Here are a few things you need to consider when using a rifle scope to take a shot. Although these might be difficult from the get-go, using a scope will become second nature to you after enough practice. 

So without further ado, let’s just get into it.

Step 1: Adjust Your Sight Picture

Before you start using your rifle scope, make sure that the sight picture is appropriately adjusted. 

When looking at the target through the sight of your scope, your reticle must be centered, and you should be able to see the target clearly. 

If you have any black sides to your scope, they need to be adjusted to be symmetrical so that one side doesn’t overpower the other. 

This also includes rechecking your eye relief as no one would like the kickback from the shot to end up hurting you.

Step 2: Check Your Basic Sighting

Basic sighting refers to the pre-shot adjustments you would need to make to ensure that you get somewhat close to the bullseye. To do this, you might need to take some trial shots as the whole process includes a bunch of trial and error. 

Take your first shot by placing the target directly at the center of your reticle. 

If you manage to hit the target dead center, that could be considered a hail mary as your default settings proved to be just the right ones. 

However, most of the time, that won’t be the case, and your shot will either have trouble with elevation which can be fixed by adjusting the reticle up, down or with the shot going sideways, which can be caused due to windage. 

Windage can be addressed by setting the reticle either a little to the left or to the right depending upon the deflection.

Step 3: Set it Up for Zeroing In

Zeroing in a rifle means setting it up on a stand so that it takes a static position. This helps adjust your shots if you plan to take them from the same location, as you would not need to make adjustments after moving the rifle. 

If you keep your rifle zeroed in and on target, all your shots should be hitting the bullseye without any problem. You can test it out by doing what you did in basic sighting. 

Make test shots, and when your shot hits the bullseye, make a few more. These should also be hitting dead center on the target as your rifle is zeroed in.

Step 4: Make the Needed Adjustments

These adjustments refer to the ones you might need to make if the target is moved over to a longer distance. As most of your ammo will be making an arc to reach the target, you need to consider that when zeroing in your rifle. 

This can be done by setting up your reticle in a way that compensates for the arc and making some trial shots. 

If you are using a zoom scope, the parallax adjustments will allow you to do this without needing to make manual adjustments.

Key Takeaways

So there you have it!

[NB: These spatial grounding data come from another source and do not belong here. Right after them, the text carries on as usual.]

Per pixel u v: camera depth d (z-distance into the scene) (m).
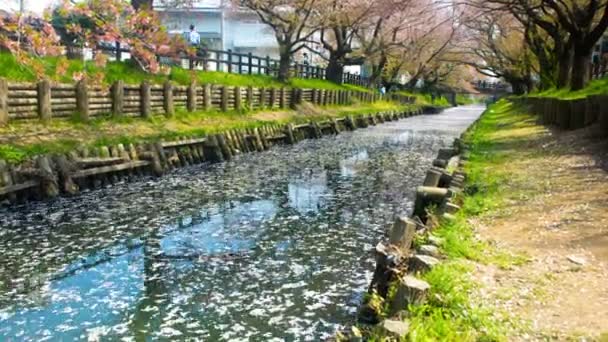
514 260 5.61
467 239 6.21
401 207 11.70
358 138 27.72
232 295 6.71
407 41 47.75
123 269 7.59
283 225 10.05
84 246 8.56
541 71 31.55
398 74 62.91
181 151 16.25
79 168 11.98
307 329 5.82
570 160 11.42
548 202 7.95
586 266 5.38
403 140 27.17
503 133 19.33
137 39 10.28
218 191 13.09
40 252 8.22
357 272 7.54
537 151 13.42
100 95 16.05
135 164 13.82
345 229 9.80
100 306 6.36
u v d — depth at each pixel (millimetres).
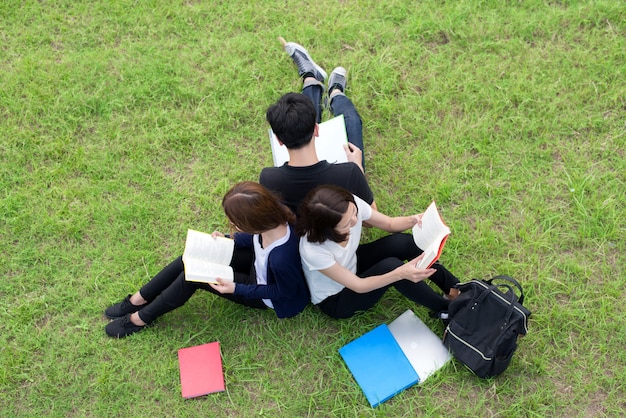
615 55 3912
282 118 2516
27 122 3912
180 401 3086
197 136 3832
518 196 3523
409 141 3758
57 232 3561
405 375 3016
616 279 3244
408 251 3000
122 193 3678
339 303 2969
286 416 3016
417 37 4090
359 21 4156
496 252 3355
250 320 3270
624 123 3682
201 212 3609
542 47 3996
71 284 3418
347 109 3648
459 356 2910
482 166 3633
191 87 3986
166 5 4270
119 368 3182
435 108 3832
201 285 2996
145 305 3238
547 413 2924
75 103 3969
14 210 3633
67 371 3186
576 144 3652
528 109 3768
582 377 3000
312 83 3850
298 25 4184
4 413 3076
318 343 3186
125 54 4152
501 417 2936
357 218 2641
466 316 2834
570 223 3408
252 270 2924
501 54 3980
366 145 3764
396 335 3152
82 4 4285
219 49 4125
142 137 3840
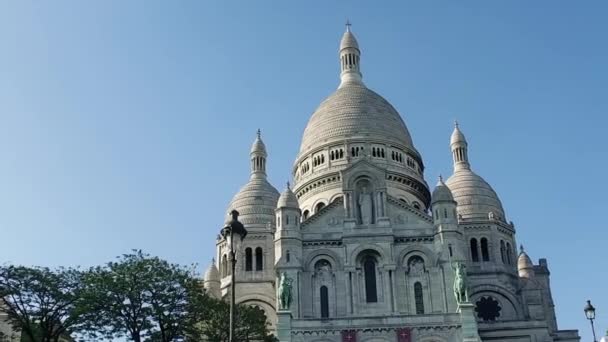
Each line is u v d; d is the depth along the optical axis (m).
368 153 110.88
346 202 91.25
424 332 79.75
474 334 78.19
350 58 128.62
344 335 80.00
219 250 109.19
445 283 85.75
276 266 87.25
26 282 66.25
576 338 96.00
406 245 89.00
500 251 105.62
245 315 73.88
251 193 112.06
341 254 88.75
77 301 66.88
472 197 109.69
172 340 70.62
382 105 119.19
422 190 111.56
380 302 85.75
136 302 68.88
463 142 118.19
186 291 70.12
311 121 120.75
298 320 80.81
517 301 101.44
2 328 75.44
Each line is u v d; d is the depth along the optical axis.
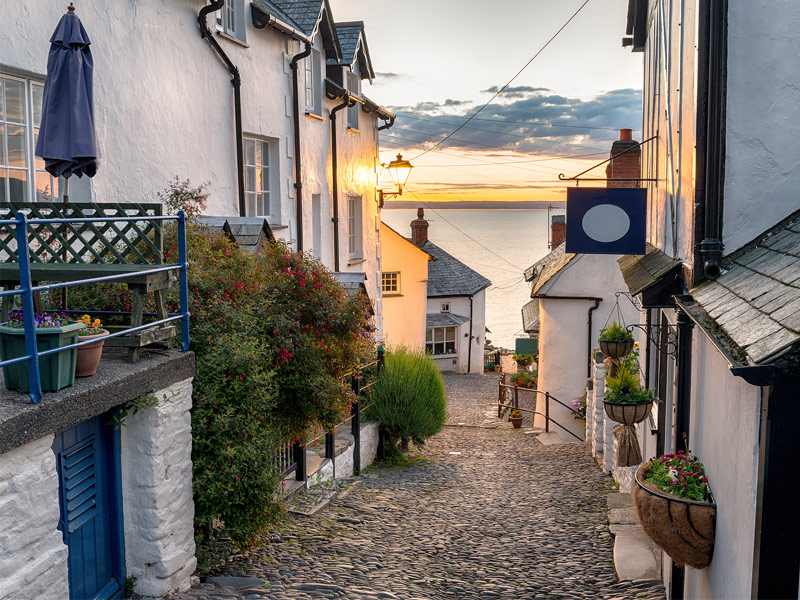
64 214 6.47
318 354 9.17
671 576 6.83
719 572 5.12
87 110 6.68
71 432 5.46
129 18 9.30
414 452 15.96
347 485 11.91
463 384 33.50
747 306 4.82
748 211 6.16
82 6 8.42
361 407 13.98
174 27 10.36
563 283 20.25
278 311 8.78
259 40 12.93
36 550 4.50
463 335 39.03
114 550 5.98
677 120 7.77
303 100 15.15
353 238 19.25
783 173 6.08
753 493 4.21
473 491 12.53
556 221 28.69
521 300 103.69
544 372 20.73
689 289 6.53
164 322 5.98
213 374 6.72
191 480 6.51
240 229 10.60
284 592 6.43
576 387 20.45
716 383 5.51
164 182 10.13
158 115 9.98
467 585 7.51
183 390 6.32
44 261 6.65
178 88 10.47
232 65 11.81
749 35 6.03
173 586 6.15
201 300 7.34
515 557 8.75
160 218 5.97
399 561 8.22
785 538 3.97
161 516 6.00
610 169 19.00
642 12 11.95
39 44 7.74
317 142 15.79
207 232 8.85
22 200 7.84
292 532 8.91
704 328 5.04
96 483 5.78
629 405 9.17
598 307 20.09
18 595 4.32
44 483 4.56
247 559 7.62
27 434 4.29
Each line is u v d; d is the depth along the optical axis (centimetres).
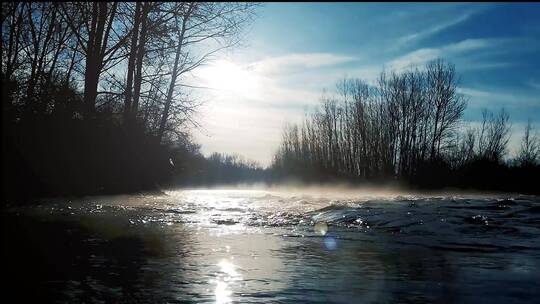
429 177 5438
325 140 7112
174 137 2164
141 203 1595
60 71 1920
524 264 609
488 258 655
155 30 1906
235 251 701
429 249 722
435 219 1084
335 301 441
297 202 2042
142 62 1967
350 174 6738
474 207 1401
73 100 1677
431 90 6234
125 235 858
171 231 928
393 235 884
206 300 443
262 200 2312
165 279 520
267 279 525
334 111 7006
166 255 662
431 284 506
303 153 7425
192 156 2425
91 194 1669
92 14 1778
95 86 1812
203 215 1255
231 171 10462
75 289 477
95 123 1719
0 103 1418
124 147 1836
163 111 2088
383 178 6319
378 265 605
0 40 1537
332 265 603
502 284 505
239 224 1066
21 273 546
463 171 5216
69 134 1591
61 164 1555
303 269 578
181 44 2042
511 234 880
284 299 446
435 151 6134
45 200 1488
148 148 1988
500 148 5962
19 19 1692
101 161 1716
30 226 952
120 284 500
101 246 733
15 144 1422
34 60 1802
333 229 976
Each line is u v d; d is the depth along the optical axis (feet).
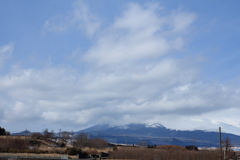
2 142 434.71
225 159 281.95
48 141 553.64
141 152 389.60
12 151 362.33
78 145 572.10
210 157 358.43
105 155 444.14
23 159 312.50
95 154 419.13
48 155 345.31
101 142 615.57
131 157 380.99
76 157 371.76
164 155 371.97
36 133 574.97
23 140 492.54
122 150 408.87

If you keep all these points in mind the next time you use a scope, you should be able to hit a target as long as it’s in the range of your rifle. 

The most important thing to take note of when using a scope is, without a doubt, the Reticle, as most of the adjustments are made depending upon your use of it.

Here are the main takeaways you should remember:

●     Take note of your reticle after every shot.

●     Safety first, so make sure that your eye relief is set up properly.

●     Zero in your rifle for better stability and accuracy.